The U.S. Department of Agriculture and the Vermont Agency of Agriculture took decisive action today based on the information provided by the HSUS and immediately suspended operations at the plant, pending a continuing investigation.

The HSUS is cooperating with agencies and provided undercover footage and some preliminary findings to them earlier this week.

Videotape from the investigation reveals that dairy calves only a few days old—many with their umbilical cords still hanging from their bodies—were unable to stand or walk on their own. The tape shows that the animals were kicked, slapped and repeatedly shocked with electric prods and subjected to other mistreatment.

After reviewing the undercover footage obtained by the HSUS investigator in August and September 2009, animal scientists Dr. Temple Grandin and Kurt Vogel pronounced that, "the handling practices and attention to insensibility at this plant are unacceptable and must improve."

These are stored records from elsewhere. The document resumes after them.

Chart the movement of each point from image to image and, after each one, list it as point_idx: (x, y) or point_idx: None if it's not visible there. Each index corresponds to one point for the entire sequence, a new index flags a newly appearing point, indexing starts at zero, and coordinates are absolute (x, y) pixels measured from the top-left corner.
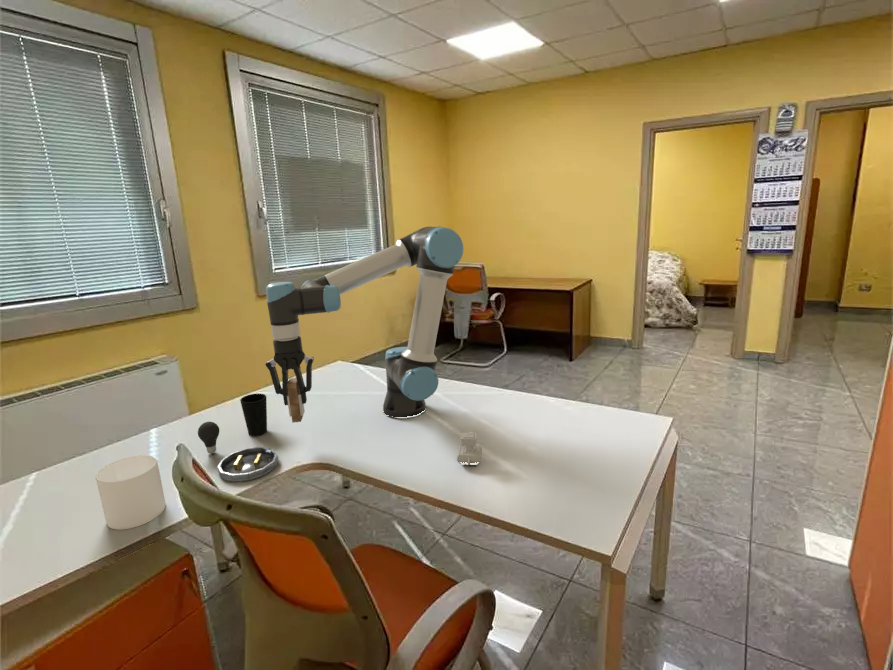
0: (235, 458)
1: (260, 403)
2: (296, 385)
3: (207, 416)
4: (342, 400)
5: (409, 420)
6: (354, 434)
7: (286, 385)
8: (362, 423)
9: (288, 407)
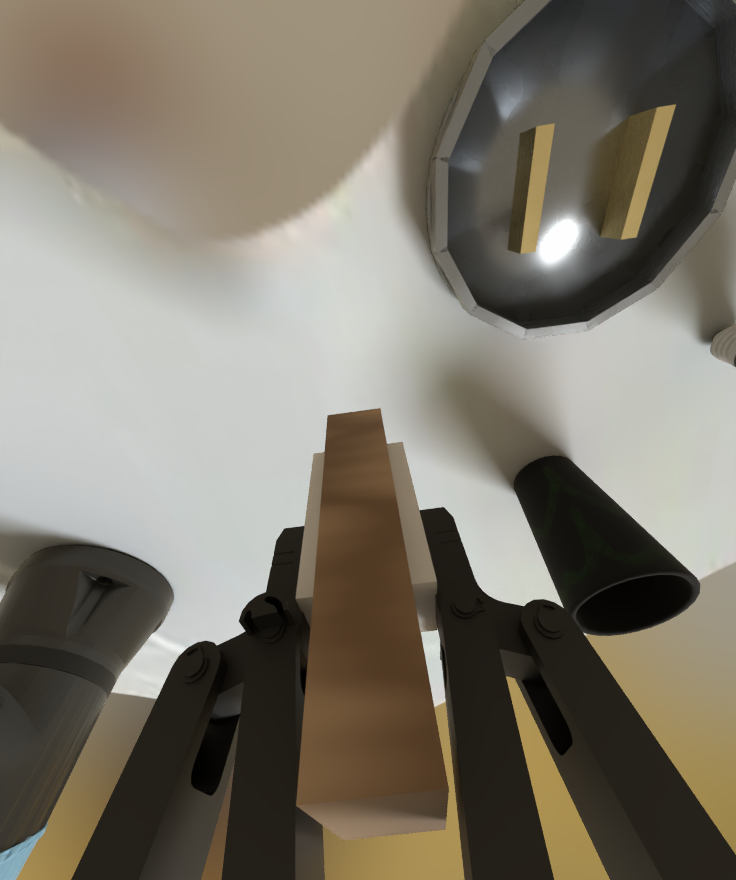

The investigation of Bushway Packing, Inc. of Grand Isle, Vt., was conducted nearly two years after the HSUS revealed to an appalled nation the routine abuse of downed cows at a California slaughter plant which supplied the National School Lunch Program. That investigation prompted the largest meat recall in U.S. history and led to a new federal regulation that banned the slaughter of downer cattle, but it retained an exemption for downer calves.

Vermont dairy calf slaughter investigation

"We are grateful to U.S. Agriculture Secretary Tom Vilsack and Vermont Agriculture Secretary Roger Allbee for taking decisive action to address the problems at this slaughter plant, and for taking animal welfare concerns so seriously," said Michael Markarian, the HSUS chief operating officer.

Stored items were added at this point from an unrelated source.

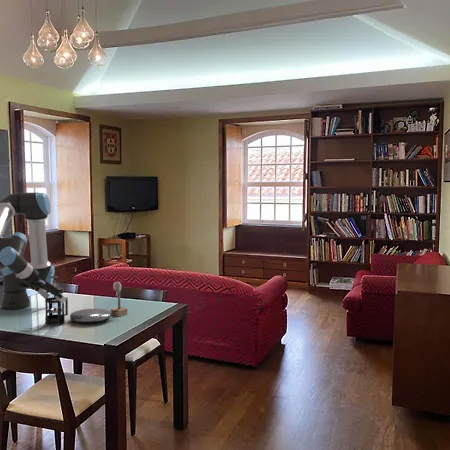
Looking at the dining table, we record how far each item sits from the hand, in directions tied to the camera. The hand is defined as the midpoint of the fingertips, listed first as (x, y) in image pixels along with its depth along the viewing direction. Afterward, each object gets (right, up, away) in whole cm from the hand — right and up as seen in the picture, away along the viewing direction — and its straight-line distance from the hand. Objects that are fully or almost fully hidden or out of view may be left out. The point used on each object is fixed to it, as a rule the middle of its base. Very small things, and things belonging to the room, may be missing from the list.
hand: (56, 299), depth 231 cm
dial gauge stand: (+27, -11, +19) cm, 34 cm away
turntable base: (+15, -12, +7) cm, 20 cm away
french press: (0, -12, +1) cm, 12 cm away
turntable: (+15, -10, +7) cm, 19 cm away
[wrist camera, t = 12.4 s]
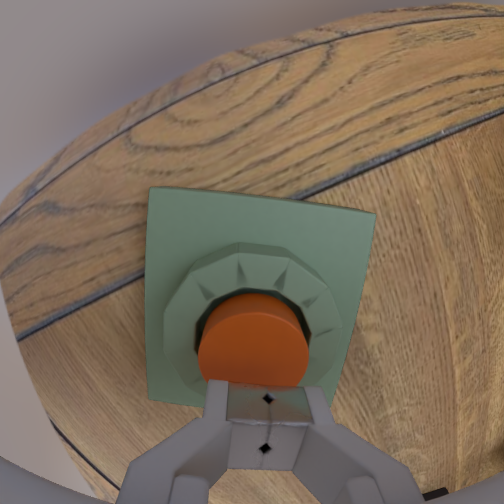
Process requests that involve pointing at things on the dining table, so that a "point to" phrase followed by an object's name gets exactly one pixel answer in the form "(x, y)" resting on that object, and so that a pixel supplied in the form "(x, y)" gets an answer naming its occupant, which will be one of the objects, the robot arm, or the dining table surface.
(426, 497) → the timer panel
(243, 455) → the robot arm
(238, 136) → the dining table surface
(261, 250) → the button block
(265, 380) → the button
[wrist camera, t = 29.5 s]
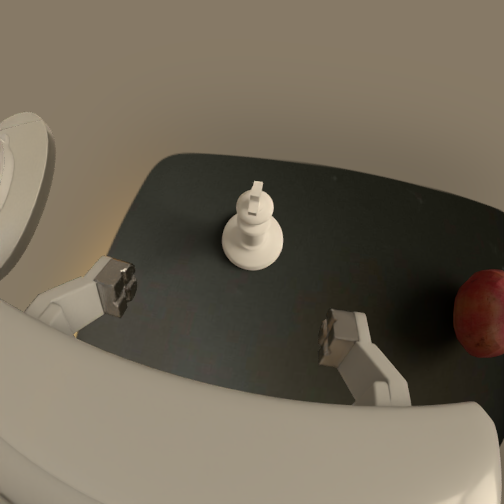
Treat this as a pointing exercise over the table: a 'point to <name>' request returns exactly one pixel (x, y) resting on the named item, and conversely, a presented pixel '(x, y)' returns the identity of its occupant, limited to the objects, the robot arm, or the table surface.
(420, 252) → the table surface
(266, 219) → the chess piece
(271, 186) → the table surface
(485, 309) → the fruit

"All animals deserve humane treatment, including animals raised for food and this type of abuse has got to stop."

In this latest stomach-wrenching look inside America's meat industry, the HSUS undercover investigator focused on the handling and slaughter of infant veal calves, including those too weak to stand or injured and unable to rise.

These suffering animals were routinely subjected to cruel treatment, including excessive electric shocking, in attempts to make them stand so they could be slaughtered.

Other abuses uncovered

  • Failure to ensure that stunned calves had been rendered insensible to pain. Undercover video shows movements and breathing that is not characteristic of post-mortem reflexes. In one case, a shackled calf whose head had been half-way removed vocalized at a point when he should have been unconscious, leading experts Grandin and Vogel to assert that he was "definitely sensible."
  • In one scene, the co-owner of the plant shocks and then heaves a downed calf to his feet saying, "There's nothing wrong with you, Shitbox." The infant animal, covered in his own diarrhea, staggers and falls hard into the side of the trailer. The HSUS investigator videotaped calves crowded together and stunned as a group, rather than restrained individually so the stun gun could be accurately placed. 
  • Workers, including the plant's co-owner, are seen in the video repeatedly shocking calves who seem weak and unable to stand, even going so far as to throw water on a calf to intensify the electric current. In some instances, a calf was shocked more than 30 times, in addition to being kicked, slapped and then lifted and dropped.
  • In one scene, a worker has to move away from a calf who kicks after having one of his feet cut off.

Grandin and Vogel assert that "electric prods were commonly used in an abusive manner to force nonambulatory calves to rise. This is unacceptable and should not continue. It is unacceptable to allow workers to kick calves to make them rise as was observed [...] This is a definite act of abuse."

Some of the calves had died or fallen down on the trip to the slaughter facility. Grandin and Vogel also stated that calves unable to stand and walk on their own should be euthanized.


  • When dairy cows give birth to male calves, the calves are often sold to veal factory farms where they are unable to turn around or stretch their limbs, or they are slaughtered for "bob veal" within a week of being born. 
  • Arizona, California, Colorado, Maine and Michigan have passed laws phasing out the use of restrictive veal crate confinement systems, but still allow transport and slaughter of calves at any age. 
  • The agriculture industry trade publication Feedstuffs editorialized in September about a series of investigations conducted by animal organizations: "It's important to understand that companies and producers can't just say 'bad apple' and move on because—to consumers who have seen these videos again and again—there are no bad apples anymore. The bad apple, to consumers now, is the industry." 
  • Approximate 700,000 veal calves are slaughtered in the US annually, approximately 15% of whom are bob veal calves.